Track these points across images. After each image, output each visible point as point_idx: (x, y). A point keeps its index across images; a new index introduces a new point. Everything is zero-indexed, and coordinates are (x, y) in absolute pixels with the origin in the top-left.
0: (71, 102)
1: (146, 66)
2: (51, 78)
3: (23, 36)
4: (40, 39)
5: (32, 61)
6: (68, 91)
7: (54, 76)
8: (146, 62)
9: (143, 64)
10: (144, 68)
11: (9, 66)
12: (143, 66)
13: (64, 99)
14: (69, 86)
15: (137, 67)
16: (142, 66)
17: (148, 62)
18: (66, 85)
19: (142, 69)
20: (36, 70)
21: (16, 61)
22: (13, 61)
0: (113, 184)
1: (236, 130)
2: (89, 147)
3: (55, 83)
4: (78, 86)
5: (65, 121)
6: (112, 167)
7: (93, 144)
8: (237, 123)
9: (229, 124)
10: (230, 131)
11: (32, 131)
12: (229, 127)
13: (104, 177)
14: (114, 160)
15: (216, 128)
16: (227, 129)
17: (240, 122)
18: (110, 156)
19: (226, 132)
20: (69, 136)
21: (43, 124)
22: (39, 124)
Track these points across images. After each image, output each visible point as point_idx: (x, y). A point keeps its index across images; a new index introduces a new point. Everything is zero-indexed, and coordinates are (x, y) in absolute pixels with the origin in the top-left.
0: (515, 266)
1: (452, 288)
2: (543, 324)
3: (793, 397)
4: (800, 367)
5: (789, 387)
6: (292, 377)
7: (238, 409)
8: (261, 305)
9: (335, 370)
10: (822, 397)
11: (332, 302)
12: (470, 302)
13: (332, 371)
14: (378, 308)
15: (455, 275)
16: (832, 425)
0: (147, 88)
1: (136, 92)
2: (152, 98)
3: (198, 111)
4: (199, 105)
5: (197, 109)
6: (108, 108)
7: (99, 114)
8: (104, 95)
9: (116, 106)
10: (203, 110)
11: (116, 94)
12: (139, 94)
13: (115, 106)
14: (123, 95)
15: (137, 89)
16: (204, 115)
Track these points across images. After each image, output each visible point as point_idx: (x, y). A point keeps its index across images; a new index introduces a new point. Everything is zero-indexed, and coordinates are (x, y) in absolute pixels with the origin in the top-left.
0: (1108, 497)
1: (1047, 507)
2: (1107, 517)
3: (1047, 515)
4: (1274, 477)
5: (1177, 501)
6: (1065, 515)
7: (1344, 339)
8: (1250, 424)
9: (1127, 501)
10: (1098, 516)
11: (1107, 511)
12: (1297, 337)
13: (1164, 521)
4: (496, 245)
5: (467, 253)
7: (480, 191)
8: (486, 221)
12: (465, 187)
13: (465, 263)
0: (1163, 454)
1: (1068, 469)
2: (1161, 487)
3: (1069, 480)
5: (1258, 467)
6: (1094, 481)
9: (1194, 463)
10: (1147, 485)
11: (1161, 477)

——

- _What the task asks_:
Through the last line of the entries above, beginning at the line containing "4: (800, 367)", transcribe each line exactly, both ends included and nothing more.

- _Exercise answer_:
4: (800, 367)
5: (789, 387)
6: (292, 377)
7: (238, 409)
8: (261, 305)
9: (335, 370)
10: (822, 397)
11: (332, 302)
12: (470, 302)
13: (332, 371)
14: (378, 308)
15: (455, 275)
16: (832, 425)
0: (147, 88)
1: (136, 92)
2: (152, 98)
3: (198, 111)
4: (199, 105)
5: (197, 109)
6: (108, 108)
7: (99, 114)
8: (104, 95)
9: (116, 106)
10: (203, 110)
11: (116, 94)
12: (139, 94)
13: (115, 106)
14: (123, 95)
15: (137, 89)
16: (204, 115)
Track these points across images. After each image, output each visible point as point_idx: (x, y). A point keeps its index across images; a new index introduces a new point. Everything is zero-indexed, and coordinates are (x, y) in absolute pixels with the origin in the top-left.
0: (1108, 497)
1: (1047, 507)
2: (1107, 517)
3: (1047, 515)
4: (1274, 477)
5: (1177, 501)
6: (1065, 515)
7: (1344, 339)
8: (1250, 424)
9: (1127, 501)
10: (1098, 516)
11: (1107, 511)
12: (1297, 337)
13: (1164, 521)
4: (496, 245)
5: (467, 253)
7: (480, 191)
8: (486, 221)
12: (465, 187)
13: (465, 263)
0: (1163, 454)
1: (1068, 469)
2: (1161, 487)
3: (1069, 480)
5: (1258, 467)
6: (1094, 481)
9: (1194, 463)
10: (1147, 485)
11: (1161, 477)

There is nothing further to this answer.